» THE TASK: Turn the lines between the one containing "Sign in/up to comment" and the one containing "International License.", inclusive, into a numbered list, leaving out any blank lines.

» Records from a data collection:
== Segment start ==

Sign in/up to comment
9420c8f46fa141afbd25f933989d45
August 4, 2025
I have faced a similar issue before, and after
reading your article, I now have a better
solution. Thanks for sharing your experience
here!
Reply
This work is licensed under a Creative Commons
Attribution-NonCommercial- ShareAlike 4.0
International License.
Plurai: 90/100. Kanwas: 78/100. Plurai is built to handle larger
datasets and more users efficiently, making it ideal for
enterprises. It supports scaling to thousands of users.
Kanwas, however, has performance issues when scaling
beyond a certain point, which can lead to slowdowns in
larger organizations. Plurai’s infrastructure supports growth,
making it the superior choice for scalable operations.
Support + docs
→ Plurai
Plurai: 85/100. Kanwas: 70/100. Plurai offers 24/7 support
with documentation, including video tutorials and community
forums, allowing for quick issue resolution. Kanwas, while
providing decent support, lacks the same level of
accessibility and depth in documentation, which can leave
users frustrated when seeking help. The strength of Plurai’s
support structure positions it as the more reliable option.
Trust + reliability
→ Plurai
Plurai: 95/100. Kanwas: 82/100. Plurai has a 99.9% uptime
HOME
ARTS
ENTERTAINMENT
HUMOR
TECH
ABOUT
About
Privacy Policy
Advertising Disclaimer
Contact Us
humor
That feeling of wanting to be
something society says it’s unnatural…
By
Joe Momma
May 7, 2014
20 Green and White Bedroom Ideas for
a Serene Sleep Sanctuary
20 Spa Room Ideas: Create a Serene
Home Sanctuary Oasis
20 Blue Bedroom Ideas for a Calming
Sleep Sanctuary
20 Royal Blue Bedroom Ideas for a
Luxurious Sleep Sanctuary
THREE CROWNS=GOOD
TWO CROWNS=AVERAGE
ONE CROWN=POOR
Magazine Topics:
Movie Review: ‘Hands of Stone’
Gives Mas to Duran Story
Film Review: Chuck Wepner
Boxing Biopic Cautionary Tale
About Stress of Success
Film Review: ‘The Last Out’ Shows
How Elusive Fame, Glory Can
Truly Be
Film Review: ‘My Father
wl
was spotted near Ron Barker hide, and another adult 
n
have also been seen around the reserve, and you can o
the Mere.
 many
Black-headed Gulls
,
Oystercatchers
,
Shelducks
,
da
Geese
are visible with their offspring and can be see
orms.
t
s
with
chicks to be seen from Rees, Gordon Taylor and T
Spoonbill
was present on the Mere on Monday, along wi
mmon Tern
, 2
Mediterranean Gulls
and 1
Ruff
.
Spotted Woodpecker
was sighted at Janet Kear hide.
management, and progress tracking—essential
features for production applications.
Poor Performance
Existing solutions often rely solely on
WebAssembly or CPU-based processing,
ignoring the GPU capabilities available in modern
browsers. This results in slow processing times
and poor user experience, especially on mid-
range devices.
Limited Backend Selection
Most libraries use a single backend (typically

== Segment end ==
== Segment start ==

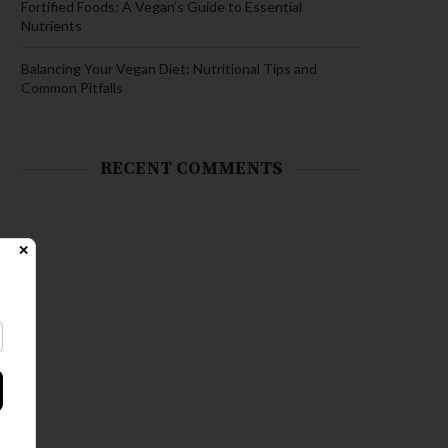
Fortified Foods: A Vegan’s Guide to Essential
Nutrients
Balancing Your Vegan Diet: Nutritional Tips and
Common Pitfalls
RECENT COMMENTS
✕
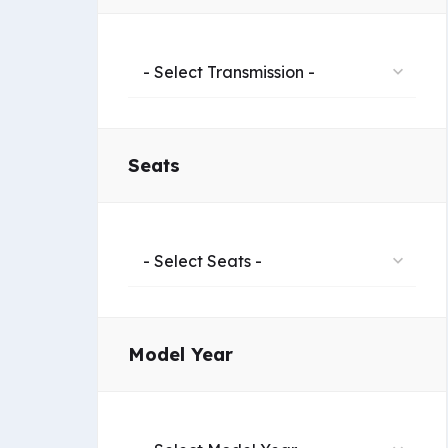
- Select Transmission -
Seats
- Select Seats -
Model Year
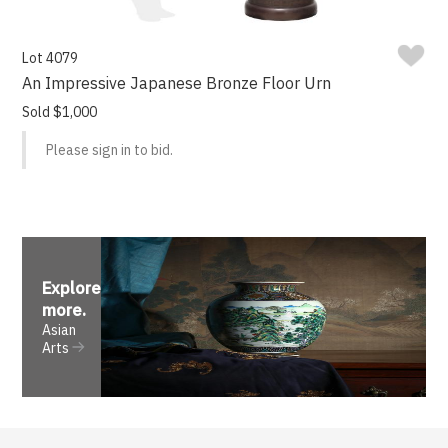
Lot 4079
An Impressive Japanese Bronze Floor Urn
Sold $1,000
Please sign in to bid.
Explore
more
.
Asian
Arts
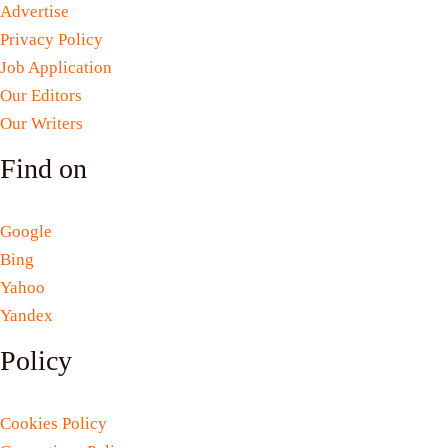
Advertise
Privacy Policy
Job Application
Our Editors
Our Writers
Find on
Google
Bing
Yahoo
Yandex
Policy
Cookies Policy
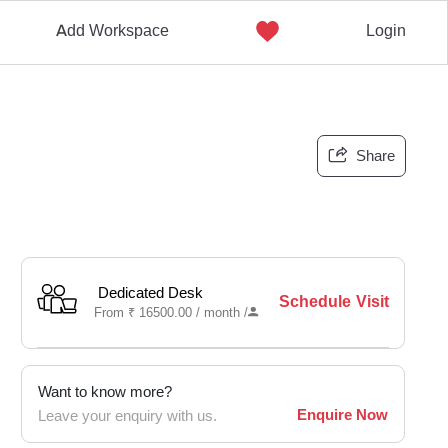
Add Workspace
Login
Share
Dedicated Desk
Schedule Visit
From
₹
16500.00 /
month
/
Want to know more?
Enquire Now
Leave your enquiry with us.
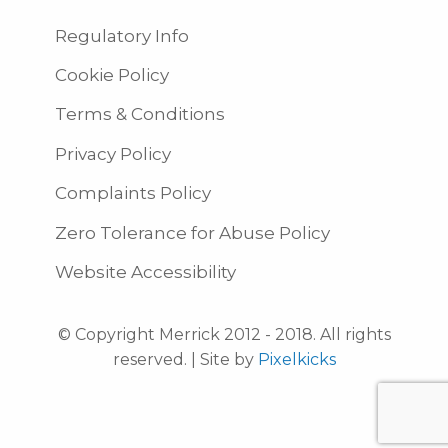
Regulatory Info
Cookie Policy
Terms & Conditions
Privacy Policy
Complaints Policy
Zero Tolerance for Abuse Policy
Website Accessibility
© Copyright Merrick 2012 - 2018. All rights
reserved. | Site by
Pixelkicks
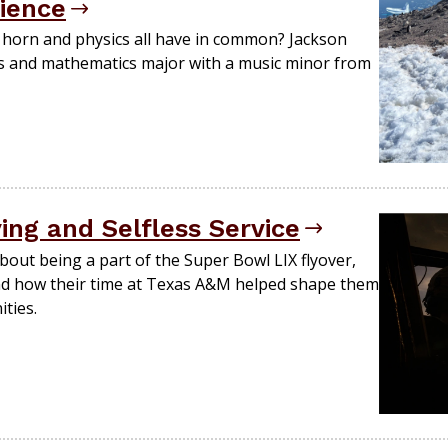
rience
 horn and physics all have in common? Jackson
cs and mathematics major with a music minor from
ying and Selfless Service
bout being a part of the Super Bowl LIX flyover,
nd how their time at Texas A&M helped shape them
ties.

== Segment end ==

» ANSWER TO THIS TASK:
1. Sign in/up to comment
2. 9420c8f46fa141afbd25f933989d45
3. August 4, 2025
4. I have faced a similar issue before, and after
5. reading your article, I now have a better
6. solution. Thanks for sharing your experience
7. here!
8. Reply
9. This work is licensed under a Creative Commons
10. Attribution-NonCommercial- ShareAlike 4.0
11. International License.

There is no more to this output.